Top of Raw data

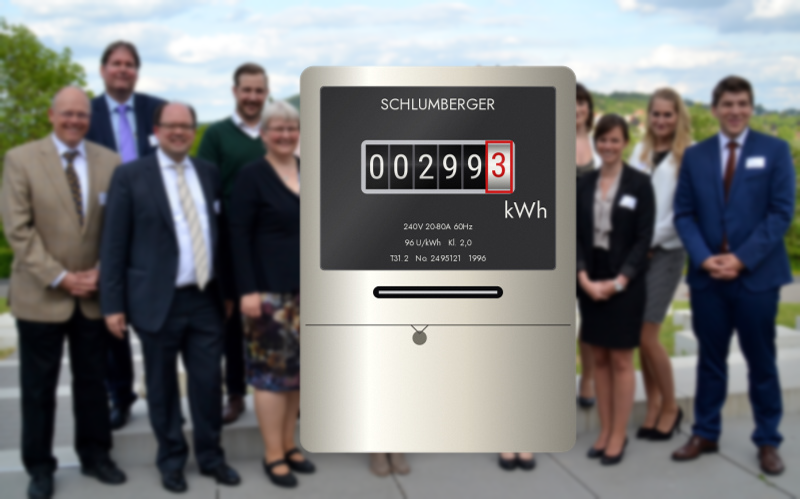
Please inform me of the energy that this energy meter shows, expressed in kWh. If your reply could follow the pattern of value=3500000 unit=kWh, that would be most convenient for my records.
value=299.3 unit=kWh
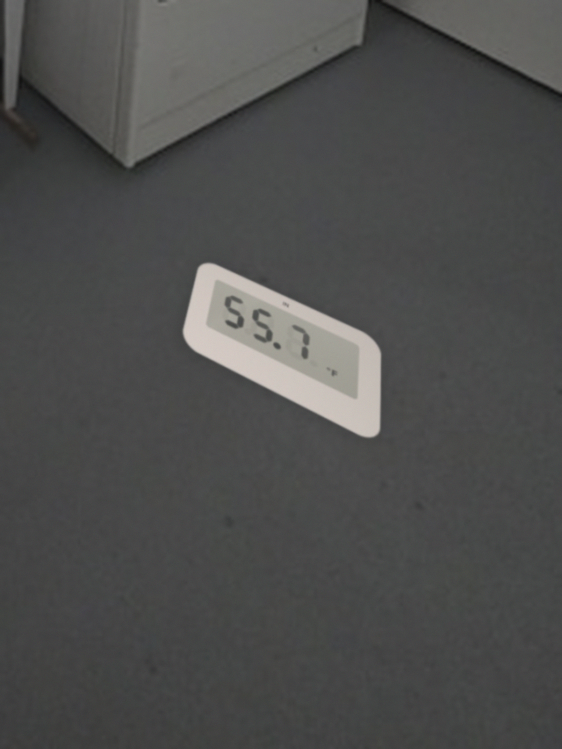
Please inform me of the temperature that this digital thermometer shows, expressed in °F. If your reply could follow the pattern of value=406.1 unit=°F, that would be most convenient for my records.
value=55.7 unit=°F
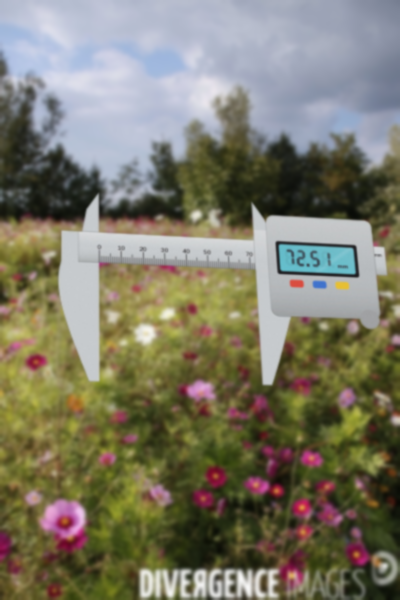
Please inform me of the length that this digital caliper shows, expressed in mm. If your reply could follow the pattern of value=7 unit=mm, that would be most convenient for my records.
value=72.51 unit=mm
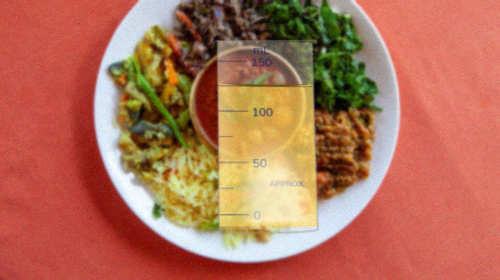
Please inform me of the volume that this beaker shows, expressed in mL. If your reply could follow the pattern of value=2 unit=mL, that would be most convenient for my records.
value=125 unit=mL
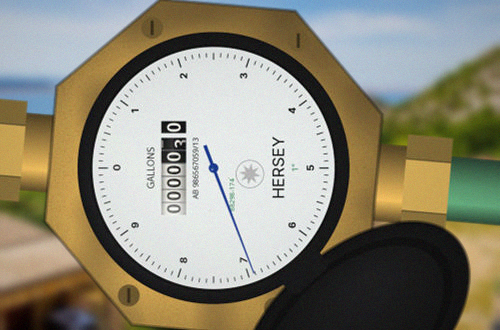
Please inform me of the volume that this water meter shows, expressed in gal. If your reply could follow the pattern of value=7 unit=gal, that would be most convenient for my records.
value=26.9 unit=gal
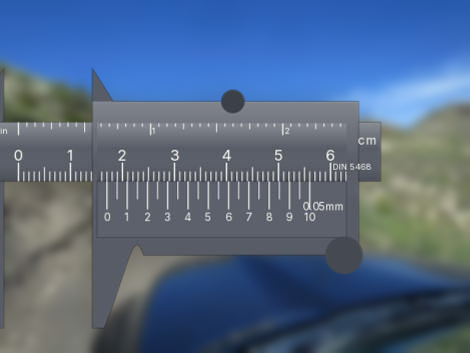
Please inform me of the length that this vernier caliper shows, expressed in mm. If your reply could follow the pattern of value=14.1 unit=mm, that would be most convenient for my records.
value=17.0 unit=mm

Bottom of Raw data

> [Work task] Reproduce all of the material above word for word, and leave the pictures out of your answer.

> [Answer]
Please inform me of the energy that this energy meter shows, expressed in kWh. If your reply could follow the pattern of value=3500000 unit=kWh, that would be most convenient for my records.
value=299.3 unit=kWh
Please inform me of the temperature that this digital thermometer shows, expressed in °F. If your reply could follow the pattern of value=406.1 unit=°F, that would be most convenient for my records.
value=55.7 unit=°F
Please inform me of the length that this digital caliper shows, expressed in mm. If your reply could follow the pattern of value=7 unit=mm, that would be most convenient for my records.
value=72.51 unit=mm
Please inform me of the volume that this beaker shows, expressed in mL. If your reply could follow the pattern of value=2 unit=mL, that would be most convenient for my records.
value=125 unit=mL
Please inform me of the volume that this water meter shows, expressed in gal. If your reply could follow the pattern of value=7 unit=gal, that would be most convenient for my records.
value=26.9 unit=gal
Please inform me of the length that this vernier caliper shows, expressed in mm. If your reply could follow the pattern of value=14.1 unit=mm, that would be most convenient for my records.
value=17.0 unit=mm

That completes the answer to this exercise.